* _DATOS REGISTRADOS_:
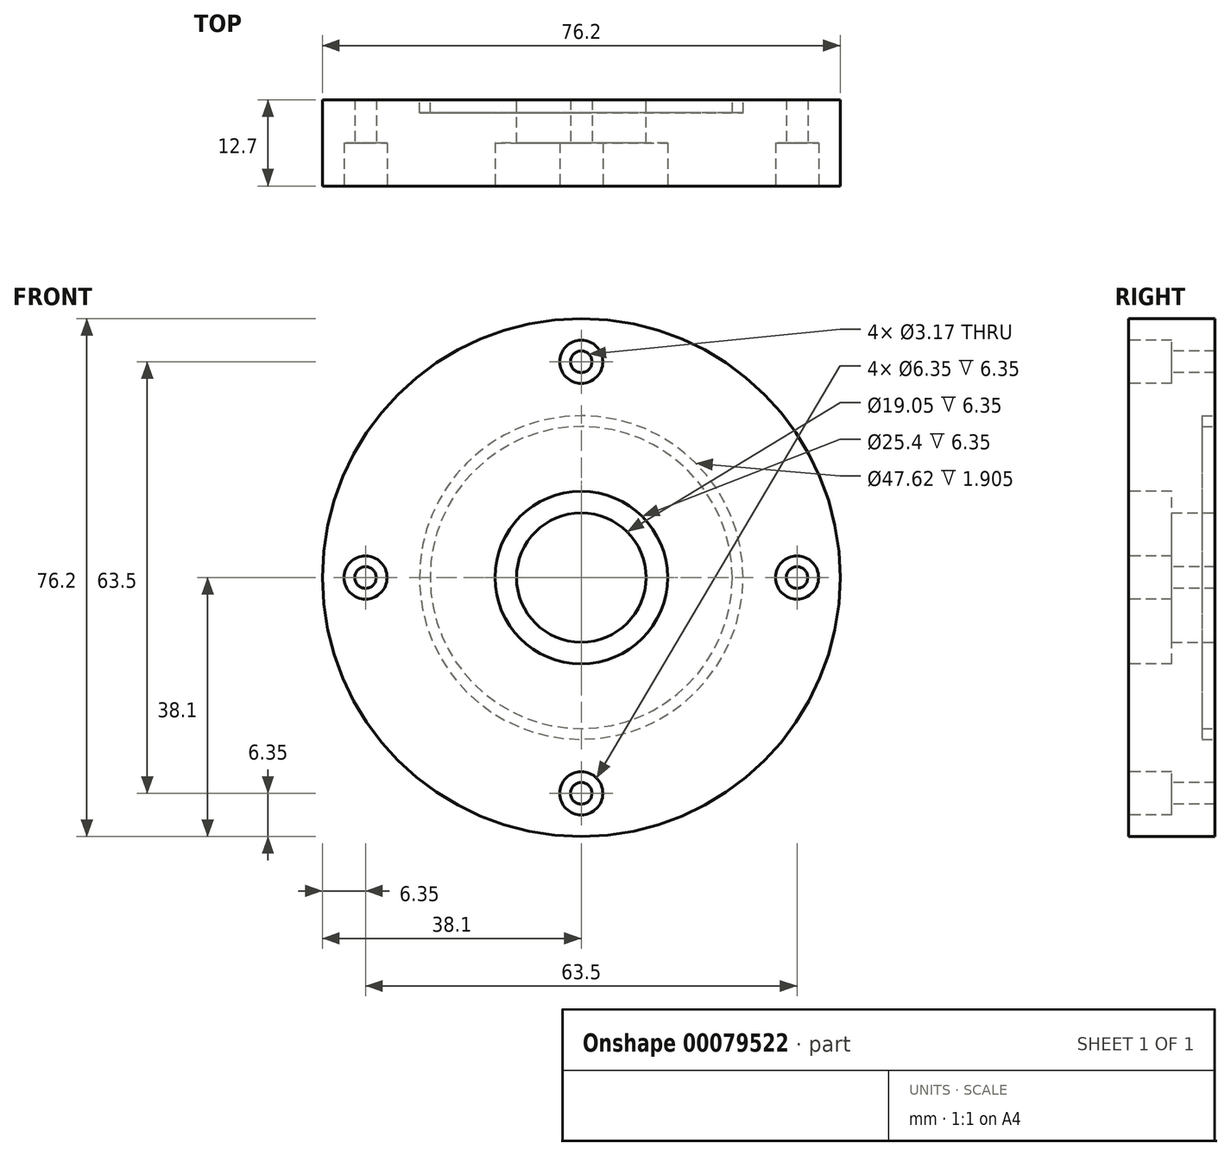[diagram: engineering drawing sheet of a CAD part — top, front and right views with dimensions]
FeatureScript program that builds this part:
annotation { "Feature Type Name" : "Feature", "Feature Type Description" : "" }
export const myFeature = defineFeature(function(context is Context, id is Id, definition is map)
    precondition{}
    {
        {
            var Q0;
            Q0=qCreatedBy(makeId("Front.planeOp"),FACE);
            var sketch = newSketch(context, id + "F0", { "sketchPlane" : qUnion([Q0])});
            skCircle(sketch, "E0", {"center": v(0, 0) * mm, "radius": 38.1 * mm});
            skCircle(sketch, "E1", {"center": v(0, 0) * mm, "radius": 9.53 * mm});
            skSolve(sketch);
        }
        {
            var Q0;
            Q0=makeQuery(id+"F0.imprint","IMPRINT",FACE,{"disambiguationData":[TD([[makeQuery(id+"F0.imprint","IMPRINT",EDGE,{"derivedFrom":sQuery(id+"F0.wireOp",EDGE,"E0")}),1.0]])]});
            extrude(context, id + "F1", {"entities" : qUnion([Q0]), "depth" : 12.7 * mm});
        }
        {
            var Q0;
            Q0=makeQuery(id+"F1.opExtrude","CAP_FACE",FACE,{"disambiguationData":[OSD([sQuery(id+"F0.wireOp",EDGE,"E0"),sQuery(id+"F0.wireOp",EDGE,"E1")])],"isStart":false});
            var sketch = newSketch(context, id + "F2", { "sketchPlane" : qUnion([Q0])});
            skCircle(sketch, "E2", {"center": v(0, 0) * mm, "radius": 12.7 * mm});
            skSolve(sketch);
        }
        {
            var Q0;
            Q0=makeQuery(id+"F2.imprint","IMPRINT",FACE,{"disambiguationData":[TD([[makeQuery(id+"F2.imprint","IMPRINT",EDGE,{"derivedFrom":sQuery(id+"F2.wireOp",EDGE,"E2")}),1.0]])]});
            extrude(context, id + "F3", {"entities" : qUnion([Q0]), "operationType" : NewBodyOperationType.REMOVE, "oppositeDirection" : true, "depth" : 6.35 * mm});
        }
        {
            var Q0;
            Q0=makeQuery(id+"F1.opExtrude","CAP_FACE",FACE,{"disambiguationData":[OSD([sQuery(id+"F0.wireOp",EDGE,"E0"),sQuery(id+"F0.wireOp",EDGE,"E1")])],"isStart":false});
            var sketch = newSketch(context, id + "F4", { "sketchPlane" : qUnion([Q0])});
            skPoint(sketch, "E3", {"position": v(0, 31.75) * mm});
            skPoint(sketch, "E4", {"position": v(31.75, 0) * mm});
            skPoint(sketch, "E5", {"position": v(0, -31.75) * mm});
            skPoint(sketch, "E6", {"position": v(-31.75, 0) * mm});
            skSolve(sketch);
        }
        {
            var Q0;
            Q0=sQuery(id+"F4.wireOp",VERTEX,"E3");
            var Q1;
            Q1=sQuery(id+"F4.wireOp",VERTEX,"E4");
            var Q2;
            Q2=sQuery(id+"F4.wireOp",VERTEX,"E5");
            var Q3;
            Q3=sQuery(id+"F4.wireOp",VERTEX,"E6");
            var Q4;
            Q4=makeQuery(id+"F1.opExtrude","SWEPT_BODY",BODY,{"disambiguationData":[OSD([sQuery(id+"F0.wireOp",EDGE,"E0"),sQuery(id+"F0.wireOp",EDGE,"E1")])]});
            hole(context, id + "F5", {"style" : HoleStyle.C_BORE, "endStyle" : HoleEndStyle.THROUGH, "holeDiameter" : 3.17 * mm, "cBoreDiameter" : 6.35 * mm, "cBoreDepth" : 6.35 * mm, "locations" : qUnion([Q0, Q1, Q2, Q3]), "scope" : qUnion([Q4]), "isTappedThrough" : true});
        }
        {
            var Q0;
            Q0=makeQuery(id+"F1.opExtrude","CAP_FACE",FACE,{"disambiguationData":[OSD([sQuery(id+"F0.wireOp",EDGE,"E0"),sQuery(id+"F0.wireOp",EDGE,"E1")])],"isStart":true});
            var sketch = newSketch(context, id + "F6", { "sketchPlane" : qUnion([Q0])});
            skCircle(sketch, "E7", {"center": v(0, 0) * mm, "radius": 23.81 * mm});
            skCircle(sketch, "E8", {"center": v(0, 0) * mm, "radius": 22.23 * mm});
            skSolve(sketch);
        }
        {
            var Q0;
            Q0=makeQuery(id+"F6.imprint","IMPRINT",FACE,{"disambiguationData":[TD([[makeQuery(id+"F6.imprint","IMPRINT",EDGE,{"derivedFrom":sQuery(id+"F6.wireOp",EDGE,"E7")}),1.0]])]});
            extrude(context, id + "F7", {"entities" : qUnion([Q0]), "operationType" : NewBodyOperationType.REMOVE, "oppositeDirection" : true, "depth" : 1.9 * mm});
        }
    });
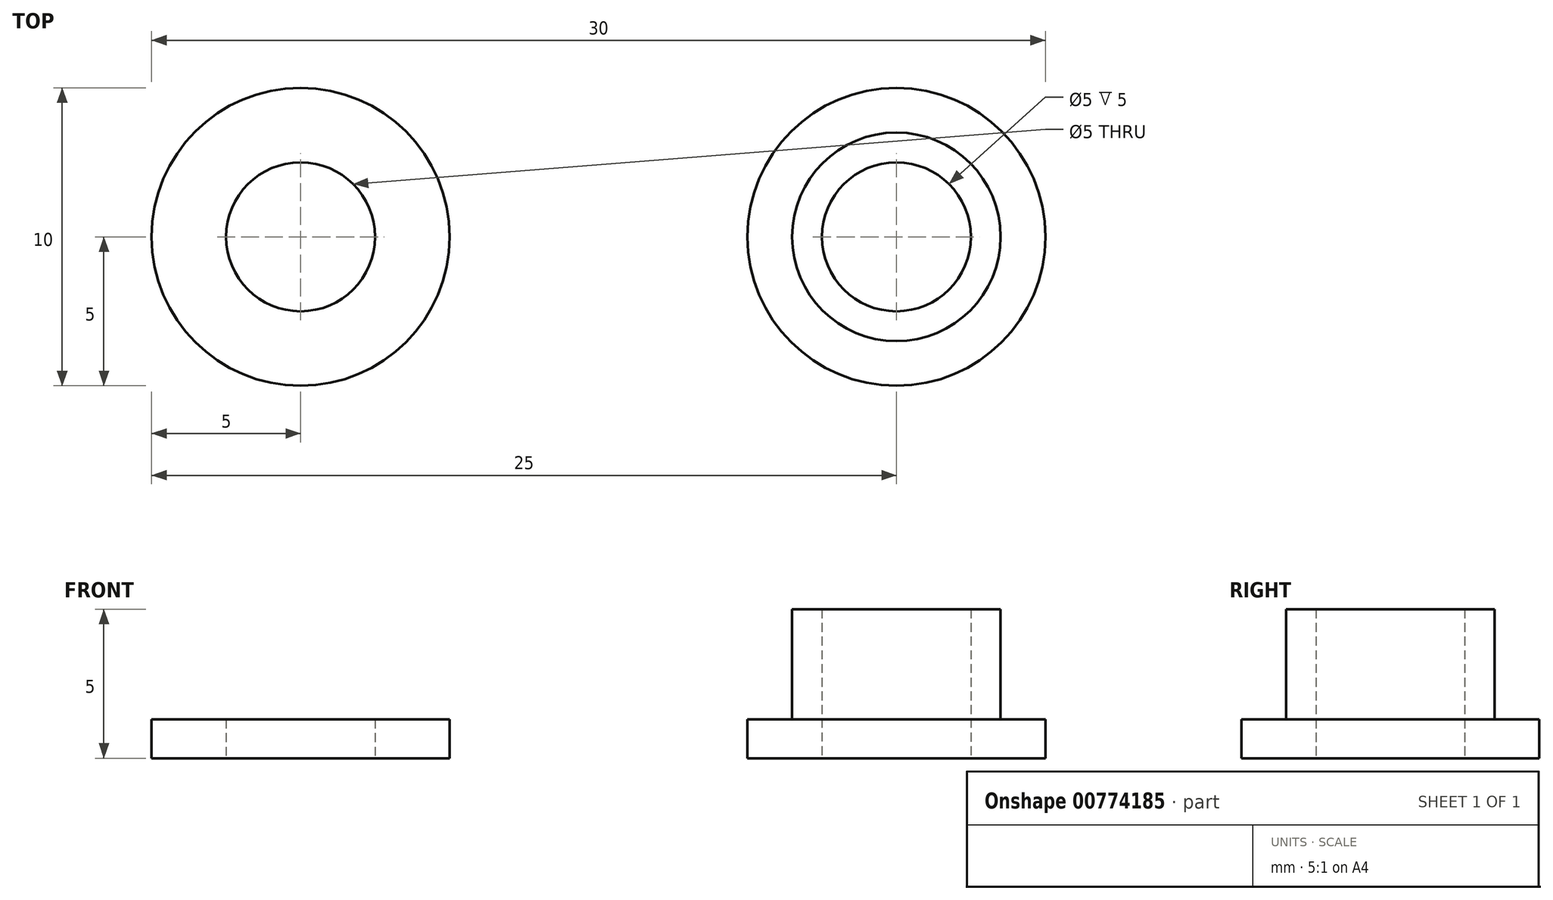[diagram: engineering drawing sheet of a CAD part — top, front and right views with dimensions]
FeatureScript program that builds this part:
annotation { "Feature Type Name" : "Feature", "Feature Type Description" : "" }
export const myFeature = defineFeature(function(context is Context, id is Id, definition is map)
    precondition{}
    {
        {
            var Q0;
            Q0=qCreatedBy(makeId("Top.planeOp"),FACE);
            var sketch = newSketch(context, id + "F0", { "sketchPlane" : qUnion([Q0])});
            skCircle(sketch, "E0", {"center": v(0, 0) * mm, "radius": 2.5 * mm});
            skCircle(sketch, "E1", {"center": v(0, 0) * mm, "radius": 3.5 * mm});
            skSolve(sketch);
        }
        {
            var Q0;
            Q0 = qSketchRegion(id + "F0", true);
            extrude(context, id + "F1", {"entities" : qUnion([Q0]), "depth" : 5 * mm, "offsetDistance" : 25 * mm});
        }
        {
            var Q0;
            Q0=qCreatedBy(makeId("Top.planeOp"),FACE);
            var sketch = newSketch(context, id + "F2", { "sketchPlane" : qUnion([Q0])});
            skCircle(sketch, "E2", {"center": v(0, 0) * mm, "radius": 2.5 * mm});
            skCircle(sketch, "E3", {"center": v(0, 0) * mm, "radius": 5 * mm});
            skSolve(sketch);
        }
        {
            var Q0;
            Q0 = qSketchRegion(id + "F2", true);
            extrude(context, id + "F3", {"entities" : qUnion([Q0]), "operationType" : NewBodyOperationType.ADD, "depth" : 1.3 * mm, "offsetDistance" : 25 * mm});
        }
        {
            var Q0;
            Q0=makeQuery(id+"F1.opExtrude","SWEPT_BODY",BODY,{"disambiguationData":[OSD([sQuery(id+"F0.wireOp",EDGE,"E0"),sQuery(id+"F0.wireOp",EDGE,"E1")])]});
            transform(context, id + "F4", {"entities" : qUnion([Q0]), "transformType" : TransformType.TRANSLATION_3D, "dx" : 20 * mm, "dy" : 0 * mm, "dz" : 0 * mm, "makeCopy" : false});
        }
        {
            var Q0;
            Q0=qCreatedBy(makeId("Top.planeOp"),FACE);
            var sketch = newSketch(context, id + "F5", { "sketchPlane" : qUnion([Q0])});
            skCircle(sketch, "E4", {"center": v(0, 0) * mm, "radius": 2.5 * mm});
            skCircle(sketch, "E5", {"center": v(0, 0) * mm, "radius": 5 * mm});
            skSolve(sketch);
        }
        {
            var Q0;
            Q0 = qSketchRegion(id + "F5", true);
            extrude(context, id + "F6", {"entities" : qUnion([Q0]), "depth" : 1.3 * mm, "offsetDistance" : 25 * mm});
        }
    });
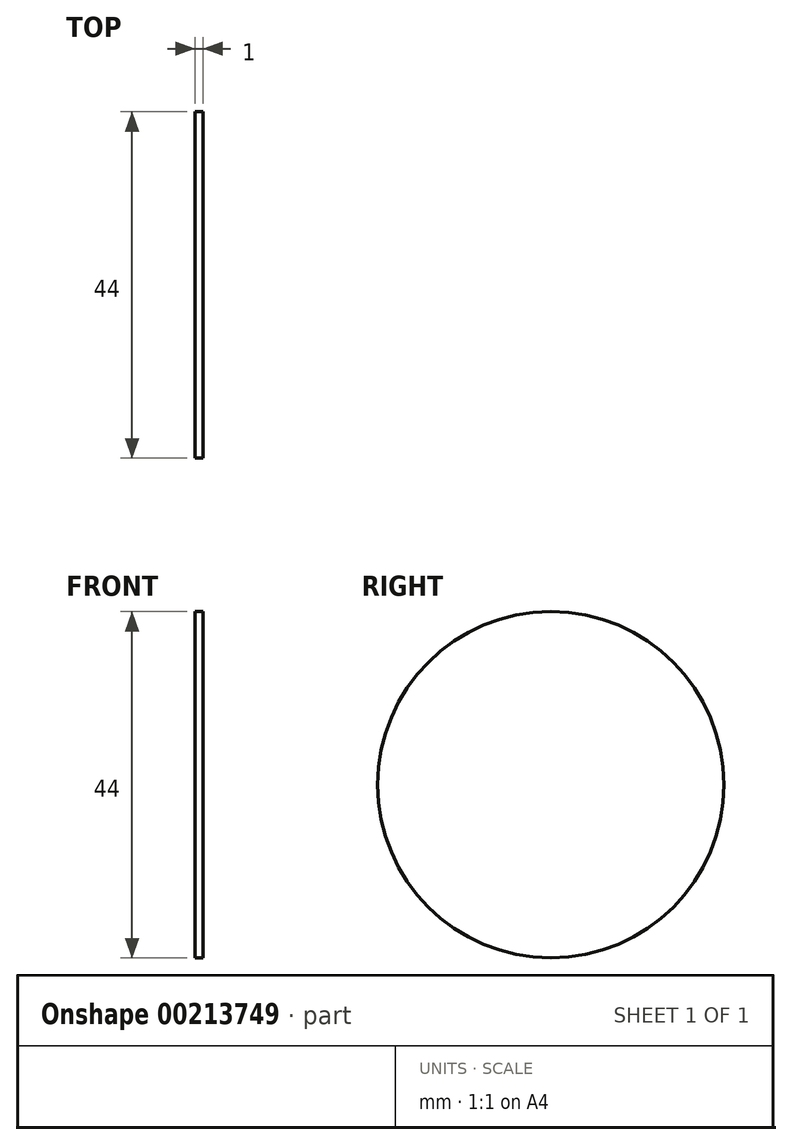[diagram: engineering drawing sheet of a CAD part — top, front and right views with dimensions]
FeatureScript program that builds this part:
annotation { "Feature Type Name" : "Feature", "Feature Type Description" : "" }
export const myFeature = defineFeature(function(context is Context, id is Id, definition is map)
    precondition{}
    {
        {
            var Q0;
            Q0=qCreatedBy(makeId("Right.planeOp"),FACE);
            var sketch = newSketch(context, id + "F0", { "sketchPlane" : qUnion([Q0])});
            skCircle(sketch, "E0", {"center": v(0, 0) * mm, "radius": 22 * mm});
            skSolve(sketch);
        }
        {
            var Q0;
            Q0=makeQuery(id+"F0.imprint","IMPRINT",FACE,{"disambiguationData":[TD([[makeQuery(id+"F0.imprint","IMPRINT",EDGE,{"derivedFrom":sQuery(id+"F0.wireOp",EDGE,"E0")}),1.0]])]});
            extrude(context, id + "F1", {"entities" : qUnion([Q0]), "depth" : 1 * mm});
        }
    });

* _TAREA REQUERIDA_: Identifica cada línea de los registros que contenga la cadena "skPoint" y cópiala completa.

* _SOLUCIÓN_:
            skPoint(sketch, "E3", {"position": v(0, 31.75) * mm});
            skPoint(sketch, "E4", {"position": v(31.75, 0) * mm});
            skPoint(sketch, "E5", {"position": v(0, -31.75) * mm});
            skPoint(sketch, "E6", {"position": v(-31.75, 0) * mm});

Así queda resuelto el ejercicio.